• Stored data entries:
- - -
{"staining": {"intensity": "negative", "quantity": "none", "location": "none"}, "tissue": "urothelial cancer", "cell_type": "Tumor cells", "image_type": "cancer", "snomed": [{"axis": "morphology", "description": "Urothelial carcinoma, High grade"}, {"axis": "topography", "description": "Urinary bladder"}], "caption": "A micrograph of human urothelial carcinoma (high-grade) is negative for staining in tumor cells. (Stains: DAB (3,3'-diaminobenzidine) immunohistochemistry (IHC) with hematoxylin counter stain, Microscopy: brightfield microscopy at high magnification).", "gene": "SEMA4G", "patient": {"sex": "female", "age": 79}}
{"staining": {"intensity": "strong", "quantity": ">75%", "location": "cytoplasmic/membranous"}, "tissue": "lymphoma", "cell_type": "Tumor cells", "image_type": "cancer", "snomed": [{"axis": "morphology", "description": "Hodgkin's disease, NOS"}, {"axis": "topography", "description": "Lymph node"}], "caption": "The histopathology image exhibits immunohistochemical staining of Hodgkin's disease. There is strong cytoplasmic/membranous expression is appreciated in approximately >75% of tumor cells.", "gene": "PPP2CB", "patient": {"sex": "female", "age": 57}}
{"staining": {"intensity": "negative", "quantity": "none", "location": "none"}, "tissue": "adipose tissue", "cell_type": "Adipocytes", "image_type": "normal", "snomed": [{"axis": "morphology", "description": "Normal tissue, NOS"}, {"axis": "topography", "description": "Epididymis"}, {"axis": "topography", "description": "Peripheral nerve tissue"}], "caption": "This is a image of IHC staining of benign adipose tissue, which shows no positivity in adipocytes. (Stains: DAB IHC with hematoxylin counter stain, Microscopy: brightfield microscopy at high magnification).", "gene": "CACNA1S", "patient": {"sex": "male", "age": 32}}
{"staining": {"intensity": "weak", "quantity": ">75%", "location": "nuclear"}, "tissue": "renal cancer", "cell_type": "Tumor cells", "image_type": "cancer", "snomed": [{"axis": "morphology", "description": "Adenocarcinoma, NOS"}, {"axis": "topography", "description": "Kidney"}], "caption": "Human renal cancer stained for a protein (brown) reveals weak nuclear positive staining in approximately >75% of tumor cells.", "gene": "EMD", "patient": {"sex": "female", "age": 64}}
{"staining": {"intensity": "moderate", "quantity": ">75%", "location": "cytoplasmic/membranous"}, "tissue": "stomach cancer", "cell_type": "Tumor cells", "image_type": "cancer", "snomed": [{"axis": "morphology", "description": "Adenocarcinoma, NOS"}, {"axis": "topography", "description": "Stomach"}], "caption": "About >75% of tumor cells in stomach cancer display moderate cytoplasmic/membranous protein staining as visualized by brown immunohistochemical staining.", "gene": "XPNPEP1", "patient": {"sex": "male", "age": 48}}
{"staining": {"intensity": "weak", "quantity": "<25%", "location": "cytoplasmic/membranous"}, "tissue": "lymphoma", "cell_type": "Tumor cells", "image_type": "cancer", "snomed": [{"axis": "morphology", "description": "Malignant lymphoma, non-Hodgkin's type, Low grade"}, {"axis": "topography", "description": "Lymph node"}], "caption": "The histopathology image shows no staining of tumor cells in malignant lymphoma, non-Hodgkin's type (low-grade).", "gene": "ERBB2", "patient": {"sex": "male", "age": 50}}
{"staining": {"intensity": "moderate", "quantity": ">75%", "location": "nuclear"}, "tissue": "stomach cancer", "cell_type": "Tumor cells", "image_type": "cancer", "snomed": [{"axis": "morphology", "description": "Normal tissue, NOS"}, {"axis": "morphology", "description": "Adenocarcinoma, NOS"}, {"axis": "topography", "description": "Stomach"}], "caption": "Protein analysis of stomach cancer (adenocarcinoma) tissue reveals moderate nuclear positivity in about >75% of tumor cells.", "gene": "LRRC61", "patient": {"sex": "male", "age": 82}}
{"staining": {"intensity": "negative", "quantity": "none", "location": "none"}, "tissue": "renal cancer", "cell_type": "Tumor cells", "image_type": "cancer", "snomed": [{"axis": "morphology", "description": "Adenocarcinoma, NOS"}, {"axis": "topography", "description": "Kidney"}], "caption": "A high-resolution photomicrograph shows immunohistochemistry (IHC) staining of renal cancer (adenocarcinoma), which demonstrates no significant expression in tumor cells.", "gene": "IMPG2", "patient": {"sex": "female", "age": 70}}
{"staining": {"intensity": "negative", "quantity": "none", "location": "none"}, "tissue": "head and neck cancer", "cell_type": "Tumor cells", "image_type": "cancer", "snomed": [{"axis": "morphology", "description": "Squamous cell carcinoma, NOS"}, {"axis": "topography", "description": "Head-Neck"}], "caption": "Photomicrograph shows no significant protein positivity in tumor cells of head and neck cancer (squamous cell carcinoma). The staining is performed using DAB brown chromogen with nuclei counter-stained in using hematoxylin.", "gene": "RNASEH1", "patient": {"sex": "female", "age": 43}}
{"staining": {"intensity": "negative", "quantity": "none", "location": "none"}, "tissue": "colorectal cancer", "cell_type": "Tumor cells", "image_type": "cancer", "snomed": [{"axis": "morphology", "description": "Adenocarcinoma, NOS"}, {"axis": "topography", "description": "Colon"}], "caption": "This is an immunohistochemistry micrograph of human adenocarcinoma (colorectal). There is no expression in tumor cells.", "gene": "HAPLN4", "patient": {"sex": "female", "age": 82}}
- - -
• Directions for this task: Each line of the data should be given back exactly.

• Exercise output:
{"staining": {"intensity": "negative", "quantity": "none", "location": "none"}, "tissue": "urothelial cancer", "cell_type": "Tumor cells", "image_type": "cancer", "snomed": [{"axis": "morphology", "description": "Urothelial carcinoma, High grade"}, {"axis": "topography", "description": "Urinary bladder"}], "caption": "A micrograph of human urothelial carcinoma (high-grade) is negative for staining in tumor cells. (Stains: DAB (3,3'-diaminobenzidine) immunohistochemistry (IHC) with hematoxylin counter stain, Microscopy: brightfield microscopy at high magnification).", "gene": "SEMA4G", "patient": {"sex": "female", "age": 79}}
{"staining": {"intensity": "strong", "quantity": ">75%", "location": "cytoplasmic/membranous"}, "tissue": "lymphoma", "cell_type": "Tumor cells", "image_type": "cancer", "snomed": [{"axis": "morphology", "description": "Hodgkin's disease, NOS"}, {"axis": "topography", "description": "Lymph node"}], "caption": "The histopathology image exhibits immunohistochemical staining of Hodgkin's disease. There is strong cytoplasmic/membranous expression is appreciated in approximately >75% of tumor cells.", "gene": "PPP2CB", "patient": {"sex": "female", "age": 57}}
{"staining": {"intensity": "negative", "quantity": "none", "location": "none"}, "tissue": "adipose tissue", "cell_type": "Adipocytes", "image_type": "normal", "snomed": [{"axis": "morphology", "description": "Normal tissue, NOS"}, {"axis": "topography", "description": "Epididymis"}, {"axis": "topography", "description": "Peripheral nerve tissue"}], "caption": "This is a image of IHC staining of benign adipose tissue, which shows no positivity in adipocytes. (Stains: DAB IHC with hematoxylin counter stain, Microscopy: brightfield microscopy at high magnification).", "gene": "CACNA1S", "patient": {"sex": "male", "age": 32}}
{"staining": {"intensity": "weak", "quantity": ">75%", "location": "nuclear"}, "tissue": "renal cancer", "cell_type": "Tumor cells", "image_type": "cancer", "snomed": [{"axis": "morphology", "description": "Adenocarcinoma, NOS"}, {"axis": "topography", "description": "Kidney"}], "caption": "Human renal cancer stained for a protein (brown) reveals weak nuclear positive staining in approximately >75% of tumor cells.", "gene": "EMD", "patient": {"sex": "female", "age": 64}}
{"staining": {"intensity": "moderate", "quantity": ">75%", "location": "cytoplasmic/membranous"}, "tissue": "stomach cancer", "cell_type": "Tumor cells", "image_type": "cancer", "snomed": [{"axis": "morphology", "description": "Adenocarcinoma, NOS"}, {"axis": "topography", "description": "Stomach"}], "caption": "About >75% of tumor cells in stomach cancer display moderate cytoplasmic/membranous protein staining as visualized by brown immunohistochemical staining.", "gene": "XPNPEP1", "patient": {"sex": "male", "age": 48}}
{"staining": {"intensity": "weak", "quantity": "<25%", "location": "cytoplasmic/membranous"}, "tissue": "lymphoma", "cell_type": "Tumor cells", "image_type": "cancer", "snomed": [{"axis": "morphology", "description": "Malignant lymphoma, non-Hodgkin's type, Low grade"}, {"axis": "topography", "description": "Lymph node"}], "caption": "The histopathology image shows no staining of tumor cells in malignant lymphoma, non-Hodgkin's type (low-grade).", "gene": "ERBB2", "patient": {"sex": "male", "age": 50}}
{"staining": {"intensity": "moderate", "quantity": ">75%", "location": "nuclear"}, "tissue": "stomach cancer", "cell_type": "Tumor cells", "image_type": "cancer", "snomed": [{"axis": "morphology", "description": "Normal tissue, NOS"}, {"axis": "morphology", "description": "Adenocarcinoma, NOS"}, {"axis": "topography", "description": "Stomach"}], "caption": "Protein analysis of stomach cancer (adenocarcinoma) tissue reveals moderate nuclear positivity in about >75% of tumor cells.", "gene": "LRRC61", "patient": {"sex": "male", "age": 82}}
{"staining": {"intensity": "negative", "quantity": "none", "location": "none"}, "tissue": "renal cancer", "cell_type": "Tumor cells", "image_type": "cancer", "snomed": [{"axis": "morphology", "description": "Adenocarcinoma, NOS"}, {"axis": "topography", "description": "Kidney"}], "caption": "A high-resolution photomicrograph shows immunohistochemistry (IHC) staining of renal cancer (adenocarcinoma), which demonstrates no significant expression in tumor cells.", "gene": "IMPG2", "patient": {"sex": "female", "age": 70}}
{"staining": {"intensity": "negative", "quantity": "none", "location": "none"}, "tissue": "head and neck cancer", "cell_type": "Tumor cells", "image_type": "cancer", "snomed": [{"axis": "morphology", "description": "Squamous cell carcinoma, NOS"}, {"axis": "topography", "description": "Head-Neck"}], "caption": "Photomicrograph shows no significant protein positivity in tumor cells of head and neck cancer (squamous cell carcinoma). The staining is performed using DAB brown chromogen with nuclei counter-stained in using hematoxylin.", "gene": "RNASEH1", "patient": {"sex": "female", "age": 43}}
{"staining": {"intensity": "negative", "quantity": "none", "location": "none"}, "tissue": "colorectal cancer", "cell_type": "Tumor cells", "image_type": "cancer", "snomed": [{"axis": "morphology", "description": "Adenocarcinoma, NOS"}, {"axis": "topography", "description": "Colon"}], "caption": "This is an immunohistochemistry micrograph of human adenocarcinoma (colorectal). There is no expression in tumor cells.", "gene": "HAPLN4", "patient": {"sex": "female", "age": 82}}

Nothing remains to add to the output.